The FTC Should Take A Definitive Stance On Pyramid Type Offerings Rather Than A Case-By-Case Approach

| About: Herbalife Ltd. (HLF)

Below is my letter to the chairwoman of the Federal Trade Commission on the subject of pyramid schemes. It is a criticism of the manner in which the Commission has dealt with this issue since 1979, when the Amway decision was rendered. To some extent, this may provide comfort to those supporting Herbalife (NYSE:HLF) and its marketing plan since the delays and legal ambiguities I criticize in the letter also exist in this specific situation.

The often cited Koscot case actually discussed what I have asked the FTC to consider – a regulatory statement which can guide prospective recruits, and investors, with specific legal standards which do not require, in every instance, the re-invention of the wheel after 30 years of extensive litigation.

Koscot said:

“The necessity to prove that a marketing plan, manifestly deceptive on its face, has in fact resulted in injury to numerous consumers, is a lengthy process. Only where the law condemns the mere institution of such a plan, without the necessity to demonstrate its consequences, is meaningful relief likely to be obtained. . . . To require too large an evidentiary burden to condemn these schemes can only ensure that future generations of self-made commercial messiahs will dare to be great and dare anyone to stop them.”

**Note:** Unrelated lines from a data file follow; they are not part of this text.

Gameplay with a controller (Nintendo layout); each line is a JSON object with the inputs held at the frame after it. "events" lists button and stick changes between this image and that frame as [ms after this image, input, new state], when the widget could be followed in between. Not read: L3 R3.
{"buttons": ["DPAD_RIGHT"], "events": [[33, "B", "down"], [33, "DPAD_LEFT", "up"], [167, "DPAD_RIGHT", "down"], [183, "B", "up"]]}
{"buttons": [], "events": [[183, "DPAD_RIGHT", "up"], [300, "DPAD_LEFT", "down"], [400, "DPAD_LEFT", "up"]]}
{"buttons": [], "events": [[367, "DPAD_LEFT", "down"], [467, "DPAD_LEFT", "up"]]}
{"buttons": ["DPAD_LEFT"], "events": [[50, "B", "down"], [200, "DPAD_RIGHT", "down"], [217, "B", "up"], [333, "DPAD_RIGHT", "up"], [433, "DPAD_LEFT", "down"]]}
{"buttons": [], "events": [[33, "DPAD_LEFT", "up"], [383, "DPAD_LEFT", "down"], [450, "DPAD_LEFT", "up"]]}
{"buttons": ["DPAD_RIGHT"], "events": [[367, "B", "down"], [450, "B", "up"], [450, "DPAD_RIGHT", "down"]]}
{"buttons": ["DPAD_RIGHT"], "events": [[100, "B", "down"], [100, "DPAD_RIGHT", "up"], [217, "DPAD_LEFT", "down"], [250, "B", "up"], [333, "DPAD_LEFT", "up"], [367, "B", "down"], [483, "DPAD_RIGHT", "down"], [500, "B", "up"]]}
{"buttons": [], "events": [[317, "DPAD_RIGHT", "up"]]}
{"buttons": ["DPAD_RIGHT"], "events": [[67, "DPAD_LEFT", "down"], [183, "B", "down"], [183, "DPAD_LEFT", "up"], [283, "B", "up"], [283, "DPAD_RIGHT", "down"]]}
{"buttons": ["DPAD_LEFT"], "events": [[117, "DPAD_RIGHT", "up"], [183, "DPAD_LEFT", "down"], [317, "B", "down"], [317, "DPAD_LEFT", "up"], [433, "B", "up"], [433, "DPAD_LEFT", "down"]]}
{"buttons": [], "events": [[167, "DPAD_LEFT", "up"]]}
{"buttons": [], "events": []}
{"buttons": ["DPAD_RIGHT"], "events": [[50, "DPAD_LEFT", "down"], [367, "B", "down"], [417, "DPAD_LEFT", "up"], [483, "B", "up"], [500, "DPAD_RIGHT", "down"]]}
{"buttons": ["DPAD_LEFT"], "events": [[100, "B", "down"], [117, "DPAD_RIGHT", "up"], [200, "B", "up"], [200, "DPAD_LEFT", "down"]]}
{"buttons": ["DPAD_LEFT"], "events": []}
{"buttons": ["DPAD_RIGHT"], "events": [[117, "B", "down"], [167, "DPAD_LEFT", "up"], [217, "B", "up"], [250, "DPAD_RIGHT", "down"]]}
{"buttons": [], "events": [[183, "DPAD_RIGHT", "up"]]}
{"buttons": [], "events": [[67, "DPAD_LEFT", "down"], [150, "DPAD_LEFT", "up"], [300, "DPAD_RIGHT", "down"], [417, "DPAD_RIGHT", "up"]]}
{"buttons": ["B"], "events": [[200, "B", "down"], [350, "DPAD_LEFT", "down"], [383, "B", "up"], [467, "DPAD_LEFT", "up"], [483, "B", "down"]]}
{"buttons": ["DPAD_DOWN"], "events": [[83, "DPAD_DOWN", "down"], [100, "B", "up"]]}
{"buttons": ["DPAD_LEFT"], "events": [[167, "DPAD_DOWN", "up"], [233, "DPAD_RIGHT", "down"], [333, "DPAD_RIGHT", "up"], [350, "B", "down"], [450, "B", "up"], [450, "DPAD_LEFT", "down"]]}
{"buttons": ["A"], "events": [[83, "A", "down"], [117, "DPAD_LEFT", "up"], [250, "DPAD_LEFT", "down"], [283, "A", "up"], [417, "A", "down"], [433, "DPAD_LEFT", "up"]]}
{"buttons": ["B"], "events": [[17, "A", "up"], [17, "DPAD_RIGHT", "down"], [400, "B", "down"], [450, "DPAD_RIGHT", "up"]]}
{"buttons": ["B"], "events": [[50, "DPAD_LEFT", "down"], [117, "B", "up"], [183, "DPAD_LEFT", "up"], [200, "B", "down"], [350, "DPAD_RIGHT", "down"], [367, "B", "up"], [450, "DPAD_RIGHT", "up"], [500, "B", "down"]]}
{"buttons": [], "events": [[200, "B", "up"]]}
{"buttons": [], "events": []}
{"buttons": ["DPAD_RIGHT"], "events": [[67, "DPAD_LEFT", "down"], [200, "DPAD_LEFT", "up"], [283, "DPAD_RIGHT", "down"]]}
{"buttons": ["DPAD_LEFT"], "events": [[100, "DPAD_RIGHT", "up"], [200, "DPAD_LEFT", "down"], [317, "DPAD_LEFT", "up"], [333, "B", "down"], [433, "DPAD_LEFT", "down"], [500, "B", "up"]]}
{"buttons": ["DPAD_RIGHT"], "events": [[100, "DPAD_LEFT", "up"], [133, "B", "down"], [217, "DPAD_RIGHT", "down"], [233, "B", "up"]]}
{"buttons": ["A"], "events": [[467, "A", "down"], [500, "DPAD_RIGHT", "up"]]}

My sense is that is exactly what is going on. By not addressing head-on the legal flaws in pyramid schemes, and the documented and significant economic injury they have caused, pyramid type “MLM” offerings have, with FTC acquiescence, enjoyed a presumption of legality which can only be challenged by specific litigation – often years, if not decades, after business has been commenced. This is a process which guarantees the economic and personal losses of victims damaged in the interim. The Herbalife matter is a perfect example of this enforcement shortfall, and even if it is eventually concluded – favorable to Herbalife or not – prospective recruits and investors will face, in the future, the same questions, delay, and uncertainty as before.

As stated in the letter, I had hoped the Obama Administration would reverse this benign approach and urge the Commission to take a more definitive stand on the matter. This has not happened. On a personal level, I’m getting too old to pursue this matter much longer – a fact which may be welcomed by many readers. I am just concerned about the millions of victims of these schemes, persons who cannot afford the losses inherent in the pyramid mechanism and who do not appear to have the political clout to counter the powerful business interests on the other side of the issue.

Here is the letter, it was delivered Monday, July 21, 2014:

Bruce A. Craig, Esq.

924 West End Ave. #1

New York, NY 10025

Edith Ramirez, Chairwoman

Federal Trade Commission

600 Pennsylvania Avenue, NW

Washington, DC 20580

Re: Pyramid Schemes – Enforcement Policy

Dear Ms. Ramirez:

I served as an Assistant Attorney General in the Wisconsin Department of Justice for approximately 30 years (1967-1997). My primary duties involved the enforcement of consumer laws and litigation against violators. This included a number of cases against pyramid schemes, the last one concluded in 1997. I also drafted Wisconsin’s regulation concerning these schemes, which was upheld by our Supreme Court. Over the years, I have worked with Commission staff in a number of instances and respect their efforts to protect the public. I remain concerned about the victims of these schemes for the reasons stated below.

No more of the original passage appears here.